This is the same argument that Martin Rattigan has been pushing throughout the whole thread.

 

[Martin Rattigan]

I have yet to see any variations of the distributive properties for square roots in any textbook that says,

For $a\geq 0, b\geq 0$ then $$\sqrt{a}\sqrt{b}=\sqrt{ab}$$

However $$\sqrt{-a}\sqrt{-b}=-\sqrt{a}\sqrt{b}=-\sqrt{ab}$$

That's probably because the textbooks you're looking at don't define $\sqrt{x}$ for negative $x$.

I used the definition $\sqrt{x}=e^{\frac{1}{2}Log(x)}$ where Log(x) is the principal log of x. You can find this definition in e.g. Mathematical Analysis, Apostol, Addison Wesley, Chapter 1, and in any other analysis book that covers complex analysis.

For positive real numbers $x$ it gives $\sqrt{x}=y$ where $y$ is the positive real number s.t. $y^2=x$. For negative real numbers $x$ it gives $i\sqrt{-x}$.

It is then a simple matter to work out for yourself that for real $a,b$ if $a\geq 0$ or $b\geq 0$ then $\sqrt{ab}=\sqrt{a}\sqrt{b}$ otherwise $\sqrt{ab}=-\sqrt{a}\sqrt{b}$.

Please just try it.

 

[Mentallic]

Like I've already said, it depends on the order of operations.

Let a=b, then you can either look at it as $$\sqrt{a^2}=|a|$$ or $$\sqrt{a}\sqrt{a}=\left(\sqrt{a}\right)^2=a$$. You're using the second, I've used the first. This is the discrepancy in dealing with the distributive law when it comes to negative numbers, which you've seemed to ignore and start dealing with definitions of complex numbers instead. This is another topic entirely.

You can't disagree that there is a discrepancy can you? Just because you've shown -1=-1 as you've expected, it has been clearly shown that using the property $$\sqrt{a}\sqrt{b}=\sqrt{ab}$$ causes problems for a,b<0.

 

[jgens]

You can't disagree that there is a discrepancy can you? Just because you've shown -1=-1 as you've expected, it has been clearly shown that using the property $$\sqrt{a}\sqrt{b}=\sqrt{ab}$$ causes problems for a,b<0.

No one here is claiming that if $a<0$ and $b<0$, then $\sqrt{ab} = \sqrt{a} \sqrt{b}$, so I struggle to understand your point.

Edit: And to clear up any confusion, could you point out where (in this thread) someone has made that claim recently. Further, if you dispute the proof that I've given that $\sqrt{ab} = - \sqrt{a} \sqrt{b}$ if $a,b<0$, then please point out the fallacious steps.

 

[Mentallic]

If a <= 0 and b <=0, $$\sqrt{ab} = -\sqrt{a}\sqrt{b}$$

No, that's not true at all.

*Given entries*.
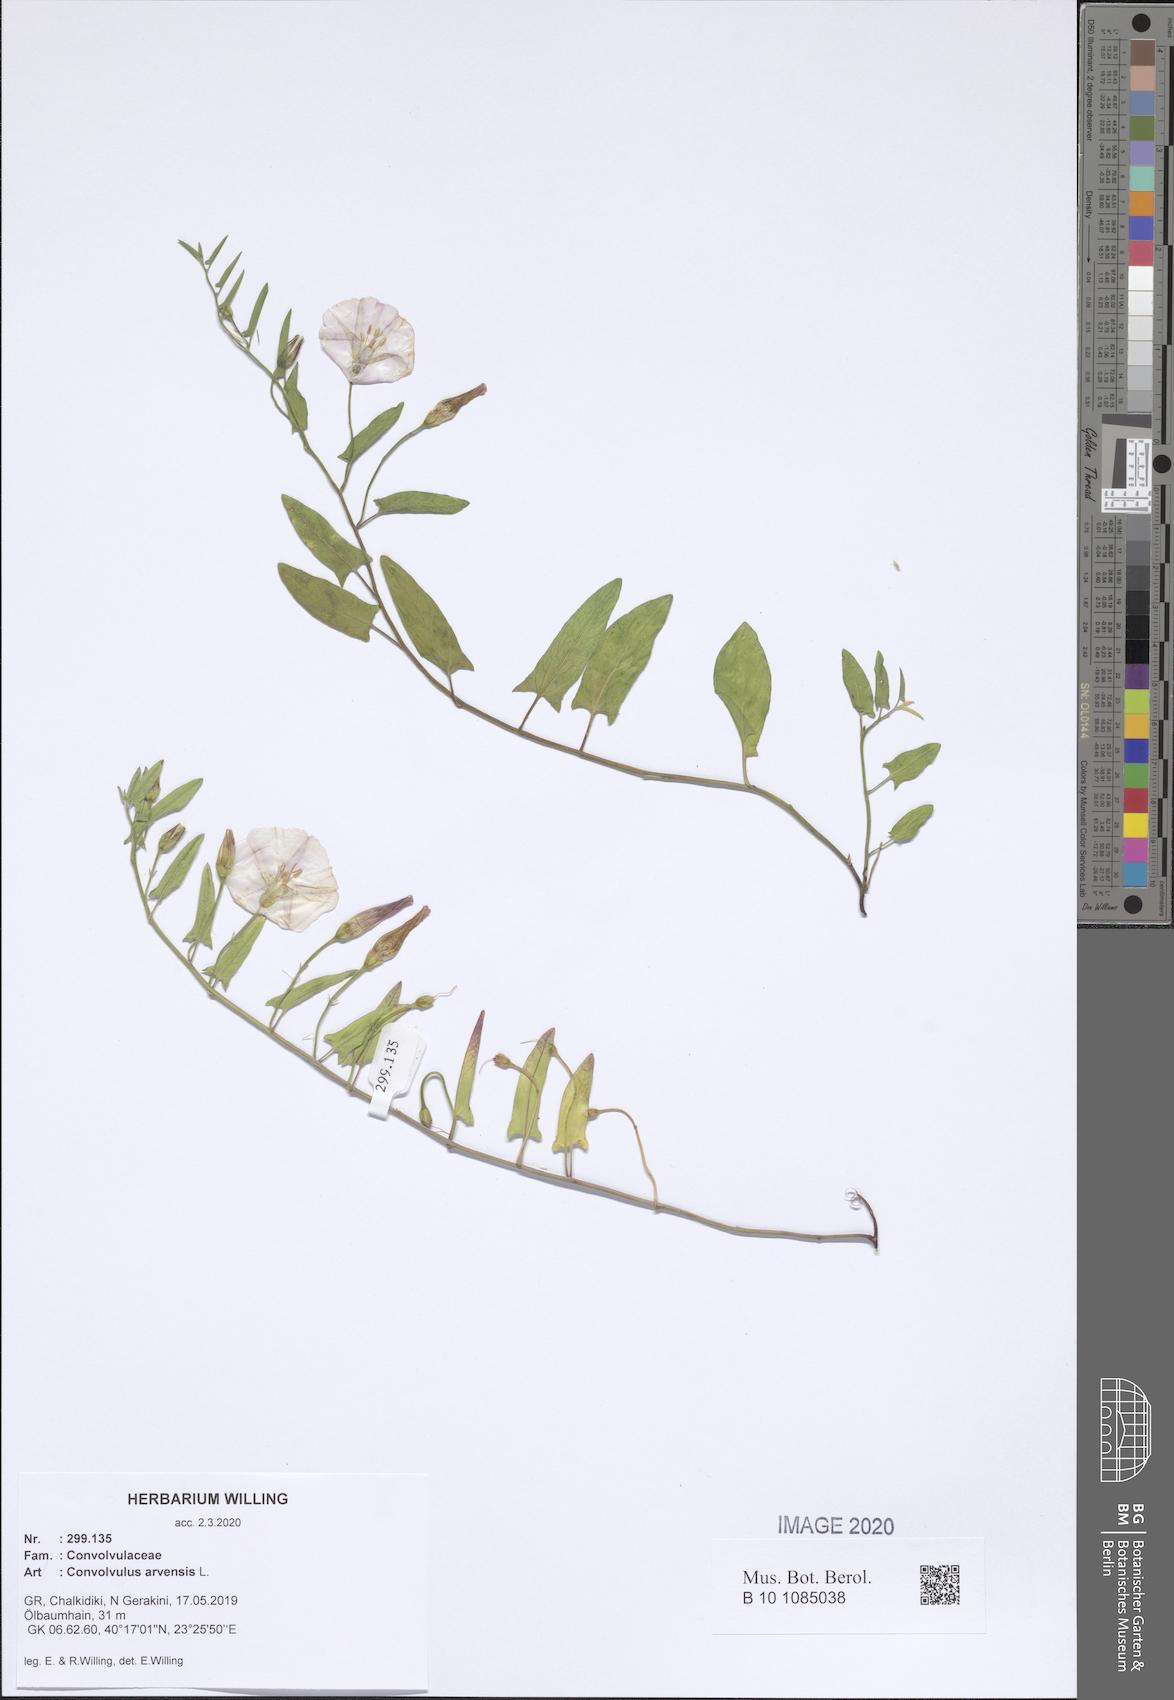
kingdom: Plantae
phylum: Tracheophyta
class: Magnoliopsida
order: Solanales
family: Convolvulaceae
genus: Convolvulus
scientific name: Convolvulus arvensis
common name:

==

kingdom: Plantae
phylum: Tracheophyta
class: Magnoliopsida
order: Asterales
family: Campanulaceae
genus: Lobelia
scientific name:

*Work to do*. Return word for word the part of the square-root thread starting with "Please just try" and going on through "another topic entirely.".

*Result for this task*.
Please just try it.

 

[Mentallic]

Like I've already said, it depends on the order of operations.

Let a=b, then you can either look at it as $$\sqrt{a^2}=|a|$$ or $$\sqrt{a}\sqrt{a}=\left(\sqrt{a}\right)^2=a$$. You're using the second, I've used the first. This is the discrepancy in dealing with the distributive law when it comes to negative numbers, which you've seemed to ignore and start dealing with definitions of complex numbers instead. This is another topic entirely.